• John Jantak

Pincourt launches virtual public consultation regarding Rousseau Wetlands preservation


The Town of Pincourt is polling residents to see if they would be willing to pay an increased property tax over the next 30 years to offset the cost of purchasing the land known as Rousseau Forest to prevent it from being razed for a housing development.

Pincourt residents will have their chance to inform the town about how they feel with its plans to preserve the Rousseau Woodlands through a written consultation process by either filling out a form and bringing it directly to Town Hall or sending it by email if they oppose the project.

Residents who live on the streets that border the woodland received special notices in their mailboxes last week informing them of the informal survey. All other residents in the town were informed about the consultation process through the town’s two electronic billboards, Info-P app, and website.

Consultation process

The consultation process comes one month after the town tabled draft By-law 904 at the monthly council meeting September 8 which decreed a loan of $4.3 million to purchase the woodlands. Its aim is to get feedback regarding the project and financing which will be spread out over a period of 30 years.

In order to apply for the loan, the town established a taxation method for the annual reimbursement of the expenses incurred through the loan.

Special tax rates

Property owners who live on the streets directly behind the forest in Pool 1 will have a special tax of four per cent. The tax share rate would be $283.10 annually. Property owners directly across the street from the forest will have a special tax rate of five percent. The tax share rate would be $215.10. All property owners in Pincourt would also be required to pay an additional $36.61 annually to preserve the woodlands.

The town notes that these amounts are subject to change according to different factors including market and interest fluctuations as well as in the event a lower loan is made than initially planned. It is also still dealing with a court case involving a promoter who had planned to build about 45 residential units within the woods, said Town Clerk Etienne Bergevin Byette.

“It’s still in front of the court. We’re dealing with the promoter but we also have to deal with the other owners. There are eight other persons or companies that own land in the forest,” said Bergevin Byette. He added that residents in Pool 1 will have to pay more for the preservation of the forest because, “they get additional value for being able to keep the woods behind their property.”

Bad timing

Resident and Pincourt Vert member Shelagh McNally, one of several people who has campaigned for the preservation of the woods, questioned why the town has decided to proceed with the informal survey at this time especially when so many people are preoccupied with the second wave of the COVID-19 pandemic.

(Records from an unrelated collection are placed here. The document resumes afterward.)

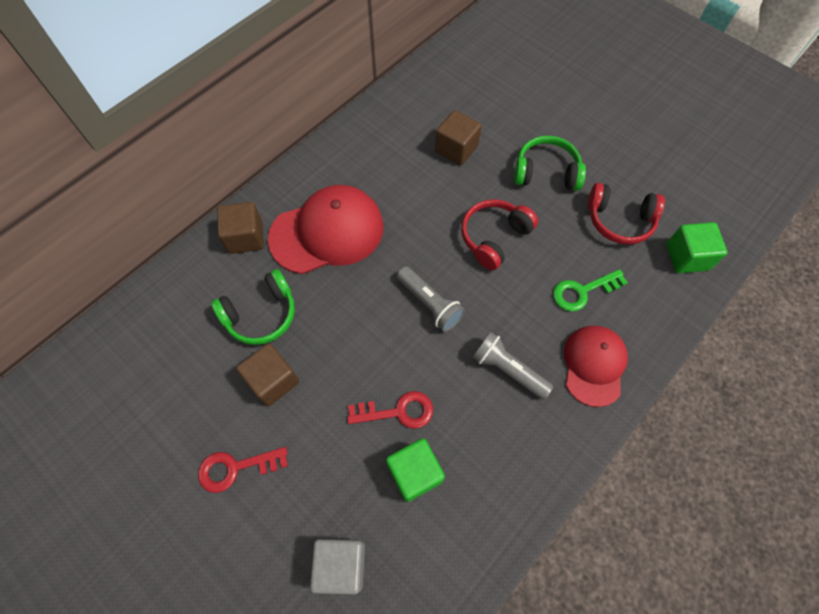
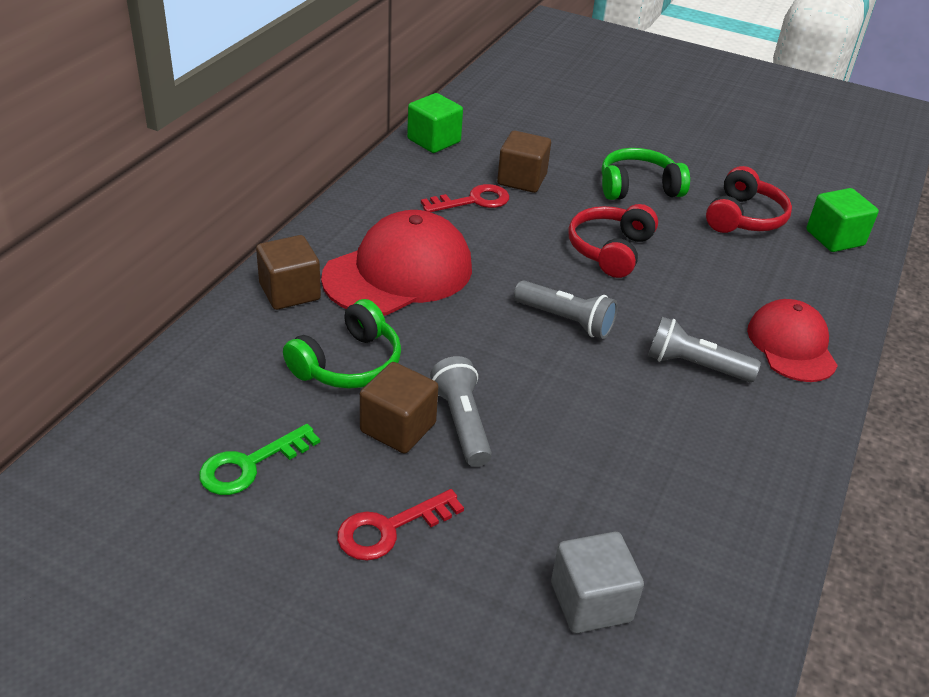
camera: 20 degrees left, 25 degrees down
(317, 386) = (461, 423): none -> grey flashlight
(398, 411) = (581, 429): red key -> red key (473, 201)
(414, 473) = (636, 486): green cube -> green cube (434, 141)
(582, 292) = (739, 283): green key -> green key (250, 465)
(619, 220) = (743, 217): red headphones -> red headphones turned 60 degrees counterclockwise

“I don’t know anybody who’s thinking about taxes and the forest. Everyone is worried about their jobs, sick family members and kids at school. It really seems kind of out-of-touch at this point. These are unprecedented times. So many people are distracted, worried and under pressure,” said McNally.

Residents in Pool 1 or Pool 2 opposed to the acquisition of the Rousseau woodland can fill out the form they received in the mail and drop it off in one of the Town Hall’s mailboxes at 919 Chemin Duhamel. All residents can also download a form from the town’s website and return it by email. The deadline to send in forms opposing the preservation of the Rousseau Woodlands is October 20.